[From “The History of an American Obsession: The Lie Detectors” by Ken Alder.]
“Despite this warning, the search for Momus’s window has continued down the centuries. The Greeks developed a science of physiognomy to assess people’s character from their facial features and gestures. On the assumption that anxious deceivers generated less saliva, uspected liars in ancient China were asked to chew a bowl of rice and spit it out. Judges in India scanned for curling toes. One pious Victorian physician suggested that God had endowed human beings with the capacity to blush so as to make their deceptions apparent. Today, you can pick up the basics of body language for a few bucks on almost any library resale
table – ‘Who’s Lying to You and Who’s Lusting for You!’ – along with guides for potting tricksters when you travel abroad. Popular manuals, updated with the latest findings of neuroscience, advise you how to track the eye movements and hand gestures of your spouse, boss, and stockbroker.

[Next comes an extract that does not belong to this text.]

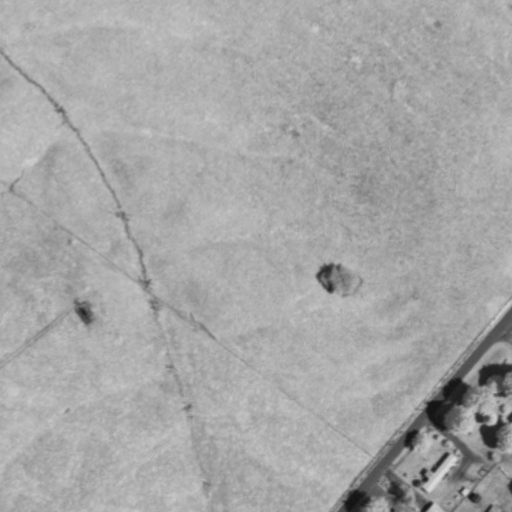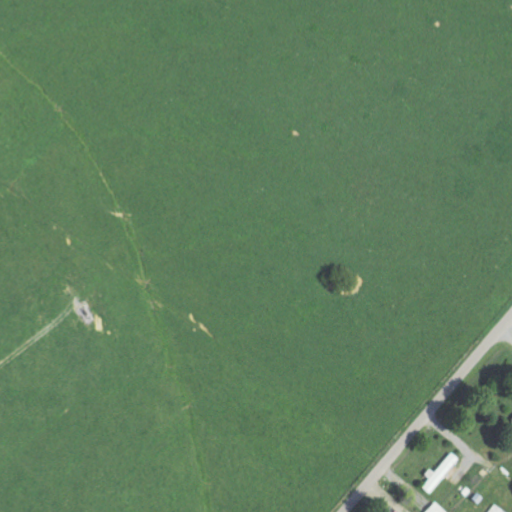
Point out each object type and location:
road: (429, 414)
building: (443, 473)
building: (438, 508)
building: (496, 509)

“Yet experts on deceit – the sort of psychologists who regularly ask Americans to lie to one another in laboratories – tell us that the vast majority of us are very bad at detecting deception, despite our confidence in our own powers. IN 2006, one review of the available research concluded that people can successfully sort truth-tellers from liars only 54 percent of the time, or about as well as blind guesswork. Surprisingly, the more intimately we know the deceiver, the worse we do. Even cops, judges, and psychologists – those citizens
professionally licenses to sort truth-tellers from liars – don’t get it right much more than half the time.”